*** Available data Section Begins ***

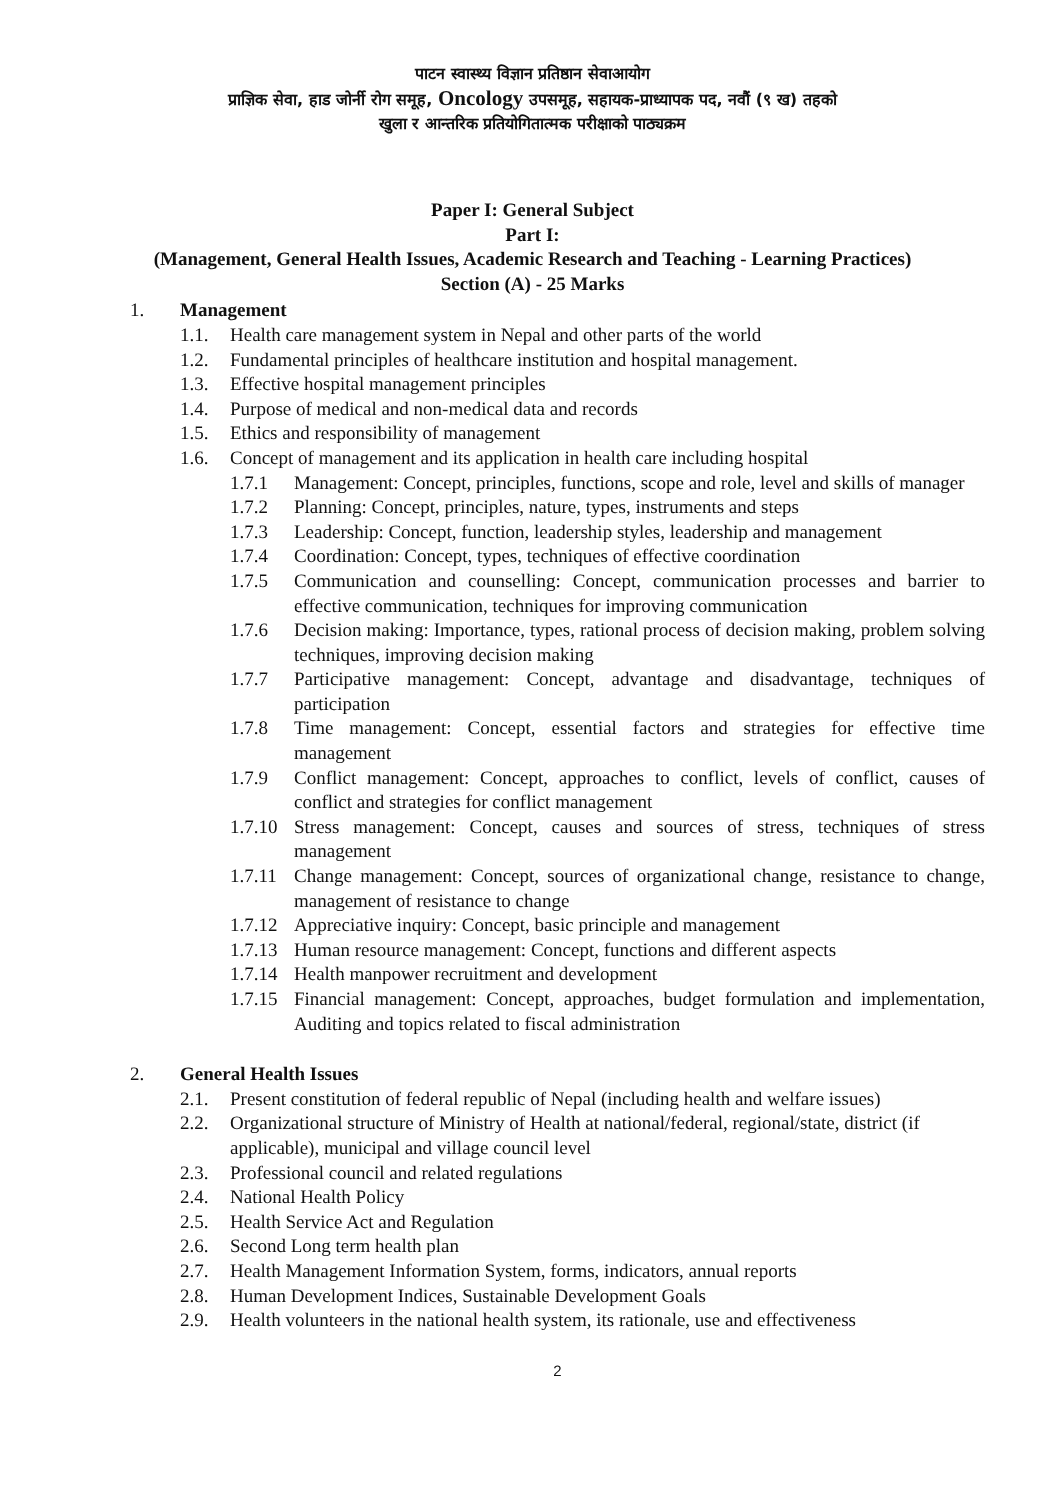पाटन स्वास्थ्य विज्ञान प्रतिष्ठान सेवाआयोग
प्राज्ञिक सेवा, हाड जोर्नी रोग समूह, Oncology उपसमूह, सहायक-प्राध्यापक पद, नवौं (९ ख) तहको
खुला र आन्तरिक प्रतियोगितात्मक परीक्षाको पाठ्यक्रम
Paper I: General Subject
Part I:
(Management, General Health Issues, Academic Research and Teaching - Learning Practices)
Section (A) - 25 Marks
1. Management
1.1. Health care management system in Nepal and other parts of the world
1.2. Fundamental principles of healthcare institution and hospital management.
1.3. Effective hospital management principles
1.4. Purpose of medical and non-medical data and records
1.5. Ethics and responsibility of management
1.6. Concept of management and its application in health care including hospital
1.7.1 Management: Concept, principles, functions, scope and role, level and skills of manager
1.7.2 Planning: Concept, principles, nature, types, instruments and steps
1.7.3 Leadership: Concept, function, leadership styles, leadership and management
1.7.4 Coordination: Concept, types, techniques of effective coordination
1.7.5 Communication and counselling: Concept, communication processes and barrier to effective communication, techniques for improving communication
1.7.6 Decision making: Importance, types, rational process of decision making, problem solving techniques, improving decision making
1.7.7 Participative management: Concept, advantage and disadvantage, techniques of participation
1.7.8 Time management: Concept, essential factors and strategies for effective time management
1.7.9 Conflict management: Concept, approaches to conflict, levels of conflict, causes of conflict and strategies for conflict management
1.7.10 Stress management: Concept, causes and sources of stress, techniques of stress management
1.7.11 Change management: Concept, sources of organizational change, resistance to change, management of resistance to change
1.7.12 Appreciative inquiry: Concept, basic principle and management
1.7.13 Human resource management: Concept, functions and different aspects
1.7.14 Health manpower recruitment and development
1.7.15 Financial management: Concept, approaches, budget formulation and implementation, Auditing and topics related to fiscal administration
2. General Health Issues
2.1. Present constitution of federal republic of Nepal (including health and welfare issues)
2.2. Organizational structure of Ministry of Health at national/federal, regional/state, district (if applicable), municipal and village council level
2.3. Professional council and related regulations
2.4. National Health Policy
2.5. Health Service Act and Regulation
2.6. Second Long term health plan
2.7. Health Management Information System, forms, indicators, annual reports
2.8. Human Development Indices, Sustainable Development Goals
2.9. Health volunteers in the national health system, its rationale, use and effectiveness
2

*** Available data Section Ends ***

What is needed => Up to and including the line with "1.1. Health care", repeat every line from the top of the entries exactly, but not the pictures.

Reply to the task =>
पाटन स्वास्थ्य विज्ञान प्रतिष्ठान सेवाआयोग
प्राज्ञिक सेवा, हाड जोर्नी रोग समूह, Oncology उपसमूह, सहायक-प्राध्यापक पद, नवौं (९ ख) तहको
खुला र आन्तरिक प्रतियोगितात्मक परीक्षाको पाठ्यक्रम
Paper I: General Subject
Part I:
(Management, General Health Issues, Academic Research and Teaching - Learning Practices)
Section (A) - 25 Marks
1. Management
1.1. Health care management system in Nepal and other parts of the world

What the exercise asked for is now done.